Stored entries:
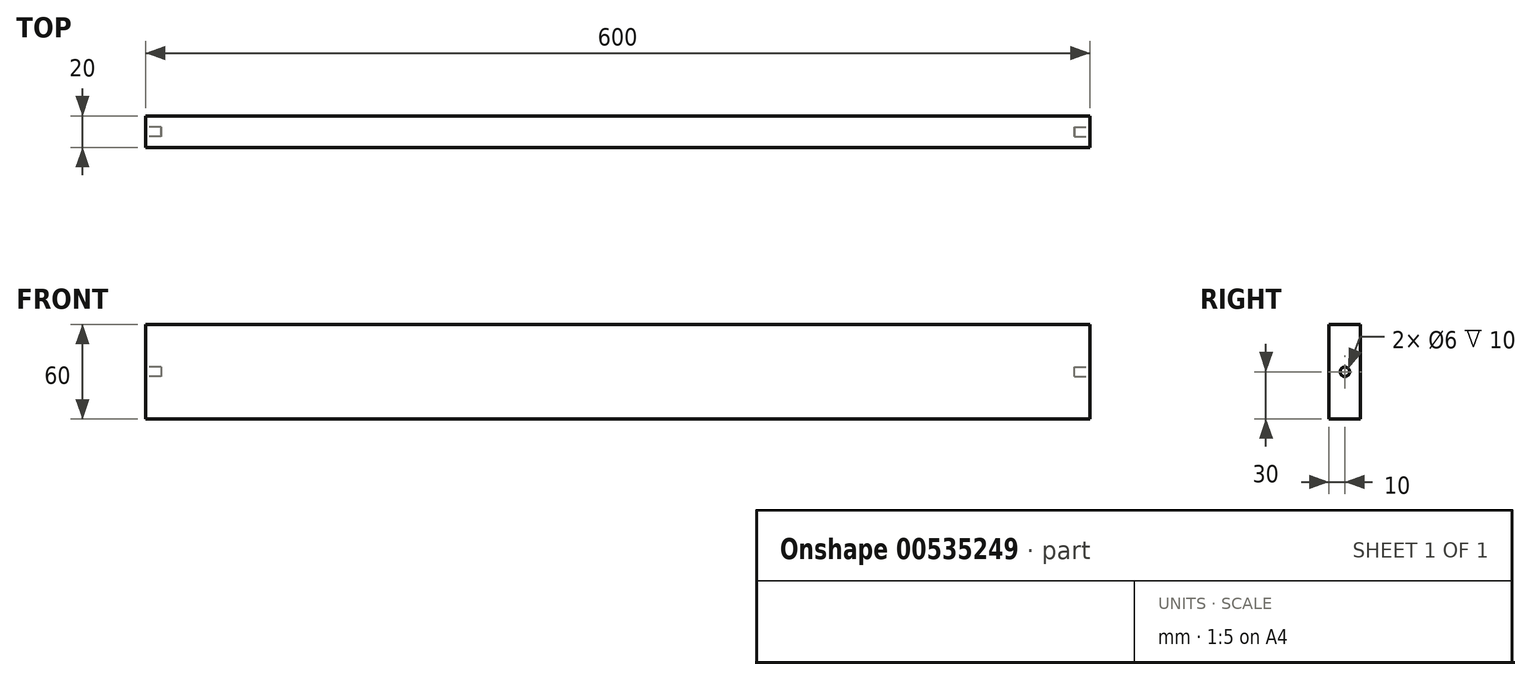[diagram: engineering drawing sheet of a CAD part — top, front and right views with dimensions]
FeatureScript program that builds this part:
annotation { "Feature Type Name" : "Feature", "Feature Type Description" : "" }
export const myFeature = defineFeature(function(context is Context, id is Id, definition is map)
    precondition{}
    {
        {
            var Q0;
            Q0=qCreatedBy(makeId("Right.planeOp"),FACE);
            var sketch = newSketch(context, id + "F0", { "sketchPlane" : qUnion([Q0])});
            skLineSegment(sketch, "E0.bottom", {"start": v(0, 0) * mm, "end": v(20, 0) * mm});
            skLineSegment(sketch, "E0.top", {"start": v(0, 60) * mm, "end": v(20, 60) * mm});
            skLineSegment(sketch, "E0.left", {"start": v(0, 0) * mm, "end": v(0, 60) * mm});
            skLineSegment(sketch, "E0.right", {"start": v(20, 0) * mm, "end": v(20, 60) * mm});
            skSolve(sketch);
        }
        {
            var Q0;
            Q0=makeQuery(id+"F0.imprint","IMPRINT",FACE,{"disambiguationData":[TD([[makeQuery(id+"F0.imprint","IMPRINT",EDGE,{"derivedFrom":sQuery(id+"F0.wireOp",EDGE,"E0.bottom")}),1.0]])]});
            extrude(context, id + "F1", {"entities" : qUnion([Q0]), "depth" : 300 * mm, "offsetDistance" : 25 * mm, "hasSecondDirection" : true, "secondDirectionOppositeDirection" : true, "secondDirectionDepth" : 300 * mm});
        }
        {
            var Q0;
            Q0=makeQuery(id+"F1.opExtrude","CAP_FACE",FACE,{"disambiguationData":[OSD([sQuery(id+"F0.wireOp",EDGE,"E0.bottom"),sQuery(id+"F0.wireOp",EDGE,"E0.top"),sQuery(id+"F0.wireOp",EDGE,"E0.left"),sQuery(id+"F0.wireOp",EDGE,"E0.right")])],"isStart":false});
            var sketch = newSketch(context, id + "F2", { "sketchPlane" : qUnion([Q0])});
            skCircle(sketch, "E1", {"center": v(10, 30) * mm, "radius": 3 * mm});
            skPoint(sketch, "E1.centerSnap0", {"position": v(20, 30) * mm});
            skPoint(sketch, "E1.centerSnap1", {"position": v(10, 60) * mm});
            skSolve(sketch);
        }
        {
            var Q0;
            Q0=makeQuery(id+"F2.imprint","IMPRINT",FACE,{"disambiguationData":[TD([[makeQuery(id+"F2.imprint","IMPRINT",EDGE,{"derivedFrom":sQuery(id+"F2.wireOp",EDGE,"E1")}),1.0]])]});
            extrude(context, id + "F3", {"entities" : qUnion([Q0]), "operationType" : NewBodyOperationType.REMOVE, "oppositeDirection" : true, "depth" : 10 * mm, "offsetDistance" : 25 * mm});
        }
        {
            var Q0;
            Q0=makeQuery(id+"F1.opExtrude","CAP_FACE",FACE,{"disambiguationData":[OSD([sQuery(id+"F0.wireOp",EDGE,"E0.bottom"),sQuery(id+"F0.wireOp",EDGE,"E0.top"),sQuery(id+"F0.wireOp",EDGE,"E0.left"),sQuery(id+"F0.wireOp",EDGE,"E0.right")])],"isStart":true});
            var sketch = newSketch(context, id + "F4", { "sketchPlane" : qUnion([Q0])});
            skCircle(sketch, "E2", {"center": v(-10, 30) * mm, "radius": 3 * mm});
            skPoint(sketch, "E2.centerSnap0", {"position": v(-20, 30) * mm});
            skPoint(sketch, "E2.centerSnap1", {"position": v(-10, 60) * mm});
            skSolve(sketch);
        }
        {
            var Q0;
            Q0=makeQuery(id+"F4.imprint","IMPRINT",FACE,{"disambiguationData":[TD([[makeQuery(id+"F4.imprint","IMPRINT",EDGE,{"derivedFrom":sQuery(id+"F4.wireOp",EDGE,"E2")}),1.0]])]});
            extrude(context, id + "F5", {"entities" : qUnion([Q0]), "operationType" : NewBodyOperationType.REMOVE, "oppositeDirection" : true, "depth" : 10 * mm, "offsetDistance" : 25 * mm});
        }
    });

Written problem:
Extract each of the lines above that contains the string "newSketch".

Result:
            var sketch = newSketch(context, id + "F0", { "sketchPlane" : qUnion([Q0])});
            var sketch = newSketch(context, id + "F2", { "sketchPlane" : qUnion([Q0])});
            var sketch = newSketch(context, id + "F4", { "sketchPlane" : qUnion([Q0])});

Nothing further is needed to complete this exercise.